小さい子が、急性中耳炎に短期間に繰り返してかかることがあります。あるいは、中耳炎の治りが遅い場合があります。これらを反復性中耳炎、遷延性中耳炎と呼びます。
反復性中耳炎の定義は、世界的にはいろいろありますが、日本の「小児急性中耳炎診療ガイドライン」では「過去6ヶ月以内に3回異常、12ヶ月以内に4回以上の急性中耳炎にかかっている」と定義されています。
繰り返す、もしくは治りにくい中耳炎の背景には、免疫学的な問題や、周囲の環境の問題が関係しています。

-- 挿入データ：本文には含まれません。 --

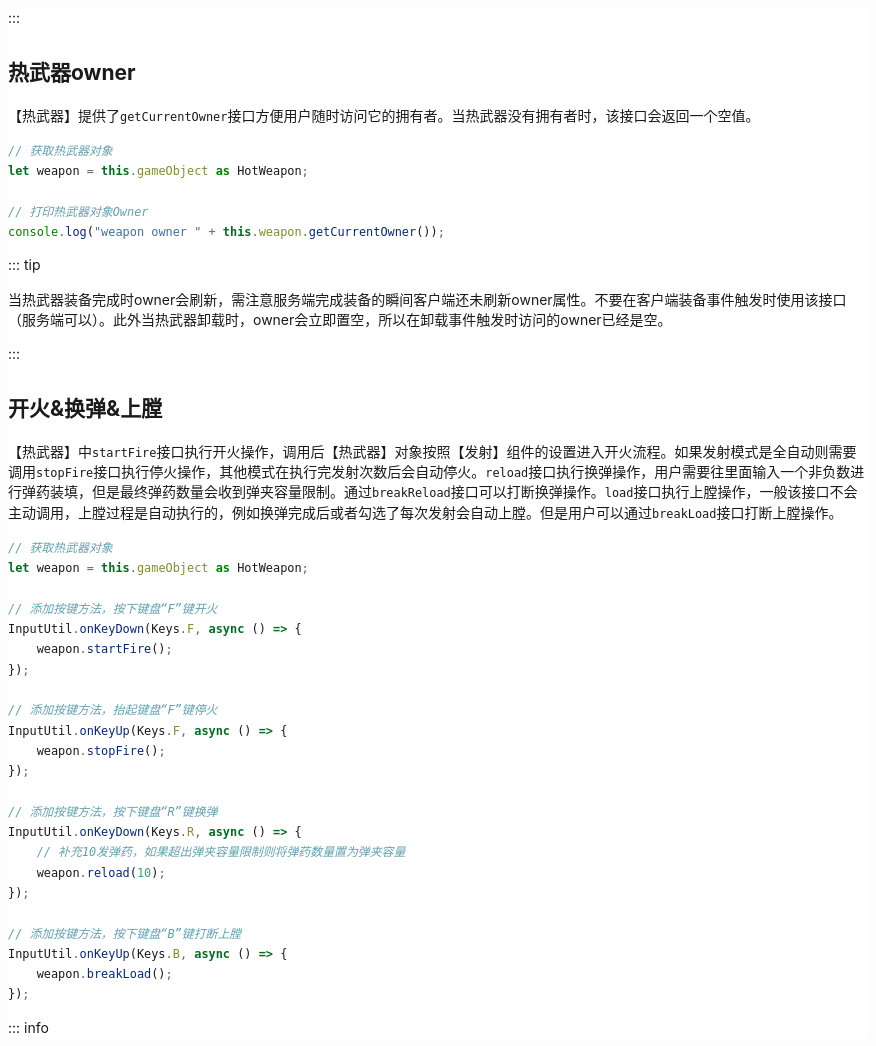 :::

## 热武器owner

【热武器】提供了`getCurrentOwner`接口方便用户随时访问它的拥有者。当热武器没有拥有者时，该接口会返回一个空值。

```TypeScript
// 获取热武器对象
let weapon = this.gameObject as HotWeapon;

// 打印热武器对象Owner
console.log("weapon owner " + this.weapon.getCurrentOwner());
```

::: tip

当热武器装备完成时owner会刷新，需注意服务端完成装备的瞬间客户端还未刷新owner属性。不要在客户端装备事件触发时使用该接口（服务端可以）。此外当热武器卸载时，owner会立即置空，所以在卸载事件触发时访问的owner已经是空。

:::

## 开火&换弹&上膛

【热武器】中`startFire`接口执行开火操作，调用后【热武器】对象按照【发射】组件的设置进入开火流程。如果发射模式是全自动则需要调用`stopFire`接口执行停火操作，其他模式在执行完发射次数后会自动停火。`reload`接口执行换弹操作，用户需要往里面输入一个非负数进行弹药装填，但是最终弹药数量会收到弹夹容量限制。通过`breakReload`接口可以打断换弹操作。`load`接口执行上膛操作，一般该接口不会主动调用，上膛过程是自动执行的，例如换弹完成后或者勾选了每次发射会自动上膛。但是用户可以通过`breakLoad`接口打断上膛操作。

```TypeScript
// 获取热武器对象
let weapon = this.gameObject as HotWeapon;

// 添加按键方法，按下键盘“F”键开火
InputUtil.onKeyDown(Keys.F, async () => {
    weapon.startFire();
});

// 添加按键方法，抬起键盘“F”键停火
InputUtil.onKeyUp(Keys.F, async () => {
    weapon.stopFire();
});

// 添加按键方法，按下键盘“R”键换弹
InputUtil.onKeyDown(Keys.R, async () => {
    // 补充10发弹药，如果超出弹夹容量限制则将弹药数量置为弹夹容量
    weapon.reload(10);
});

// 添加按键方法，按下键盘“B”键打断上膛
InputUtil.onKeyUp(Keys.B, async () => {
    weapon.breakLoad();
});
```

::: info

まず生まれたての赤ちゃんは、お母さんからもらった抗体が、感染から身を守ります。ただこの抗体は6ヶ月程で消えてしまいます。自分で充分な抗体が作れるようなるになるのにそれから1年以上かかります。ですから6ヶ月から1歳半過ぎまでは感染に対して弱い状態、免疫反応的にポケット状態となります。
母乳の中にもこの抗体が含まれており、母乳保育の方がより赤ちゃんの抵抗力が増すと言われています。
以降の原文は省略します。